── TEXT PROVIDED
[-] [email protected] 5 points 10 months ago

I buy games based on the following tier scale:

Gameplay > Performance > Price > Expected time playing > Graphics

I agree with your point in the post, especially after playing Darktide, which chucked performance out the window for fog and lighting effects. It doesn't matter how pretty your game is if it's rendering at 3fps.

[-] [email protected] 3 points 10 months ago* (last edited 10 months ago)

In my humble experience, bullshitters are the easiest people to take advantage of, because they believe they have to be open to your bullshit for you to be receptive to theirs. Skillfully used, this can be utilized into taking points of their bullshit to strengthen the stench of yours.

What's really impressive is when you watch two seasoned bullshitters go toe to toe. Their smiles get bigger and bigger as things get more intense (threat display behavior), and the volume increases while the tone deepens as both try to appear to be "serious guys". Eventually there's a backslapping of the loser and a crushing handshake, along with plans to meet that will never be followed through on.

It's very similar to how internet troll minds work. They're literally the easiest people in the world to reverse troll, as they're so desperate for attention that they'll jump on any opportunity to gain yours.

EDIT: Aww - that's cute, one of my trolls showed up to downvote me and prove my point. What's wrong @some_guy, feeling lonely today snookums?

[-] [email protected] 2 points 10 months ago* (last edited 10 months ago)

Agreed again. If I wanted folks IRL to know what I post, I'd be on Facebook. Reddit's value to posters was its anonymity. Without it, there's no reason to use it over its centralized competitors in the social media space.
────
## [GIVEN REQUEST]
Reproduce the comment thread word for word, from "I buy games" to "3 points 10 months ago* (last edited 10 months ago)".
── MATERIAL PROVIDED
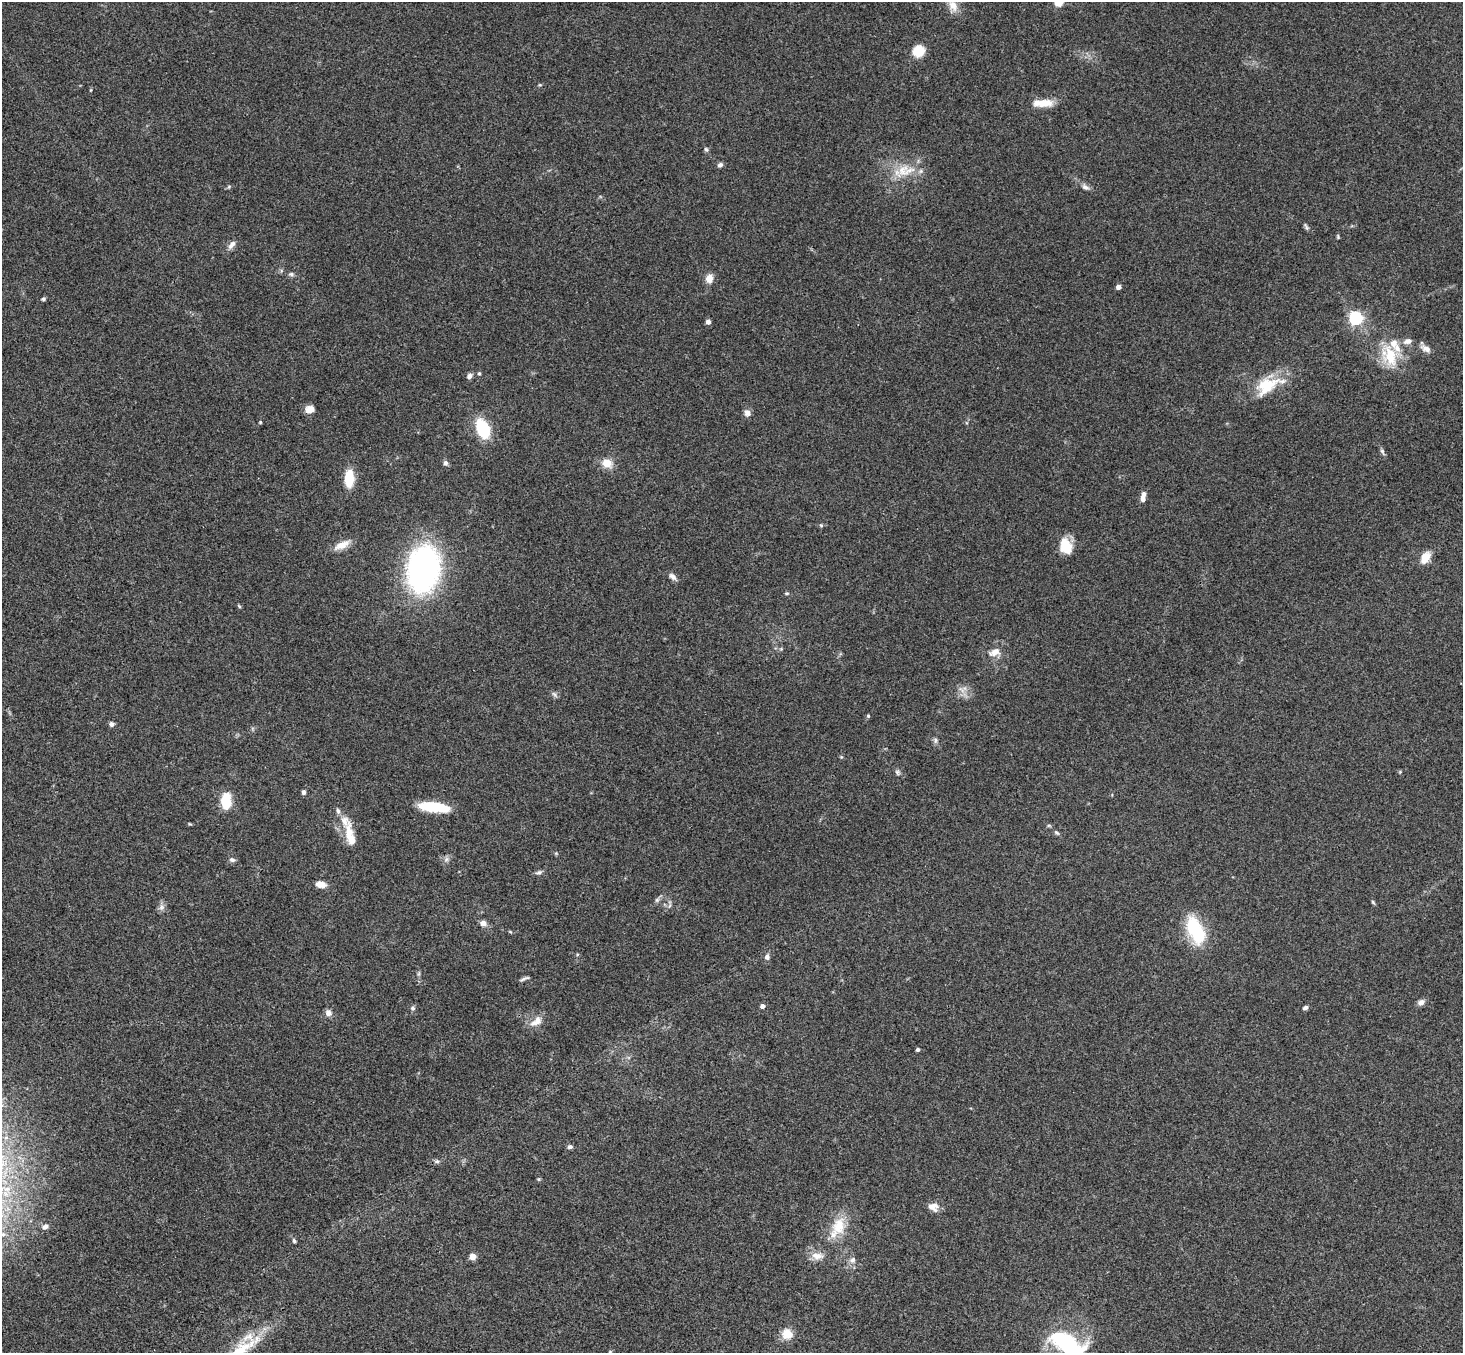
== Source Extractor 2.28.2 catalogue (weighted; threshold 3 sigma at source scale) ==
────
## [SOLUTION FOR THIS EXERCISE]
I buy games based on the following tier scale:

Gameplay > Performance > Price > Expected time playing > Graphics

I agree with your point in the post, especially after playing Darktide, which chucked performance out the window for fog and lighting effects. It doesn't matter how pretty your game is if it's rendering at 3fps.

[-] [email protected] 3 points 10 months ago* (last edited 10 months ago)